On the road to sports success, young athletes need two ingredients, innate skills and the willingness and determination to get better.

We all know boys and girls who showed early promise that got them noticed but then didn’t have the drive to practice every day to develop that talent. Often labeled lazy or unmotivated, the assumption was that they chose their own path by not working hard.

However, new research shows evidence that genetics may play a role not only in the natural abilities of a developing superstar but also in their practice persistence and physiological response to training.

In his bestselling book The Sports Gene, David Epstein introduced us to the notion that your inherited genes may affect how your body reacts to training, both psychologically and physiologically.

He references an ongoing project at the University of Miami, known as Genetics of Exercise and Research (GEAR), whose stated purpose is: “to identify genetic biomarkers and environmental risk factors that are associated with variation in exercise response among participants who undergo a 12 week exercise protocol.”

Last year, one of the first GEAR studies put a group of women, ages 18-65, through a 12-week aerobic and strength conditioning program.

None of the women had exercised regularly in the previous 6 months.

Based on their performance increases from start to finish, they were divided into 4 subgroups, with the best performing quartile being labeled “high responders” and those showing the lowest fitness gains were “low responders.”

In a genetic analysis of the two groups, 39 different gene variations were found, including how oxygen is converted to energy fuel, how fat molecules are broken down and the ability to create new blood vessels.

In other words, the high responders had genes that were more amenable to changes from exercise than the low responders.

“Scientists are pinpointing some of the genetic influences on an individual’s ability to adapt to a training regimen,” said Epstein in a recent interview. “And that now looks to be a key component of ‘talent,’ not simply some skill that manifests prior to training, but the very biological setup that makes one athlete better at adapting to a particular training plan.

In recent years, both with respect to endurance and strength training, the science has increasingly shown that genes mediate the ability to “respond” to training, and it appears that work will continue to be bolstered.

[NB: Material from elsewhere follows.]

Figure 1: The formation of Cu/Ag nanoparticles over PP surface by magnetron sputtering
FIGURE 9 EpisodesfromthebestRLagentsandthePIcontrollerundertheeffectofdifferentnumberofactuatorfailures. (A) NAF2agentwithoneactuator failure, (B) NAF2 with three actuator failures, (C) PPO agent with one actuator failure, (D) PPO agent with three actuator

People often say ‘I’m not very talented in this or that area,’ but the genetic work is increasingly showing that we can’t necessarily know if we have talent before we try training.”

So, our body’s reaction to exercise may be related to our genes but what about our attitude towards a workout?

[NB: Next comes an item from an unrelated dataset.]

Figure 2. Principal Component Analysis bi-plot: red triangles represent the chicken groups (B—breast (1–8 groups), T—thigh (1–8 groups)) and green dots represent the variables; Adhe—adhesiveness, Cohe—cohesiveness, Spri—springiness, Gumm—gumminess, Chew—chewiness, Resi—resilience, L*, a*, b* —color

Is there a “lazy” gene variation?

Researchers at the University of Missouri have been working with rats to find the answer.

They gave a group of rats equal access to a running wheel, then observed which ones were the avid runners and which ones were “cage potatoes.” Then they bred the high mileage rats with each other and the less active rats with their peers.

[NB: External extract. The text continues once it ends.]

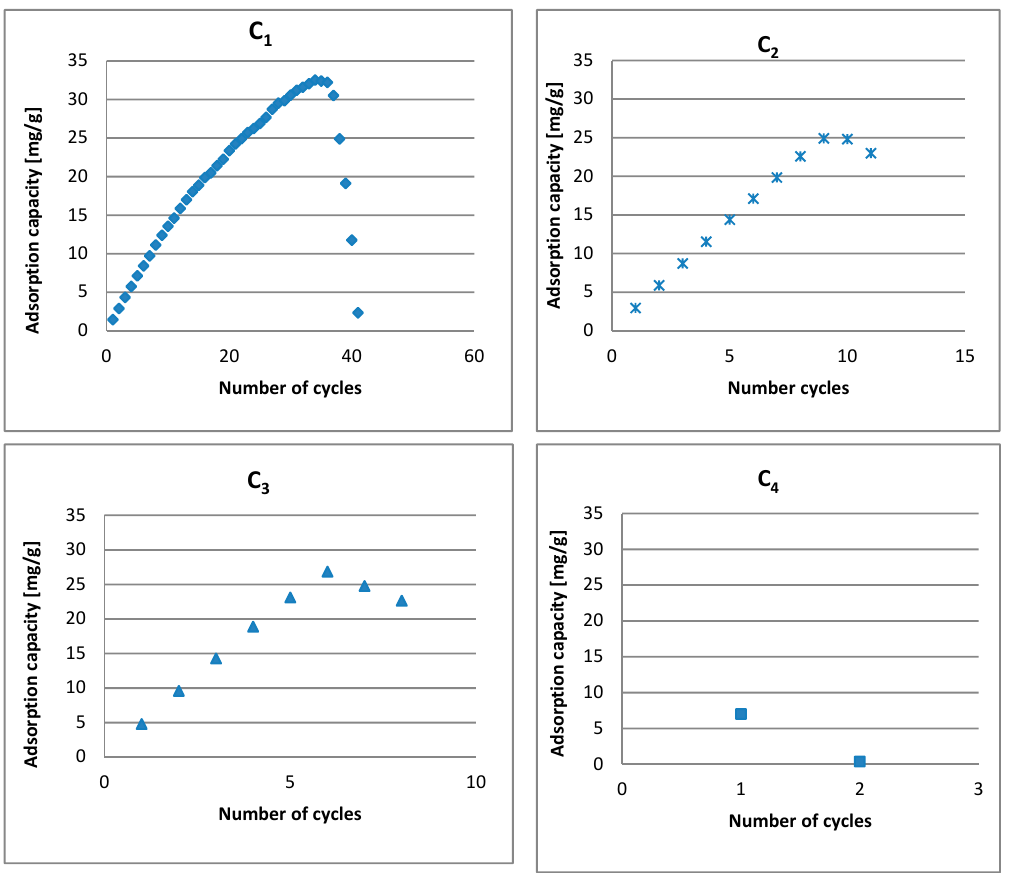
Figure 5. Adsorption capacity as a function of number of cycles. The obtained exploitation values from the ratio (R) between retained substance until color change (mg Ret ) and the amount of MWCNTs (g MWCNTs ) used in the column were calculated (Table 4). The column C1 ensured a better use of MWCNTs. The efficiency of removal of columns (RE) for each cycle is plotted in Figure 6. It was obtained using Equation (5):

After ten generations of selective breeding, active vs inactive, they had a set of super-runners that ran 10 times more than their sedentary counterparts.

When they examined the two different groups, they found significant genetic differences in a part of the brain that repeats behavior that is found to be enjoyable.

In the tenth generation running rats, they were so in love with the idea of running that they were obsessed with it, while the inactive rats showed very little gene expression in that brain area.

The study was published in the Journal of Physiology.

Of course, rats aren’t people and we each have our own set of reasons why we may or may not love to exercise.

Previous research that had shown that active kids typically have active parents concluded that this was an environmental learned response.

What the research is starting to show is that, as with rats, there just might be a genetic influence in humans that helps determine the preferred activity levels of adults and kids.

By understanding how each young athlete responds to training, parents and coaches can learn how to motivate each of them to their full potential.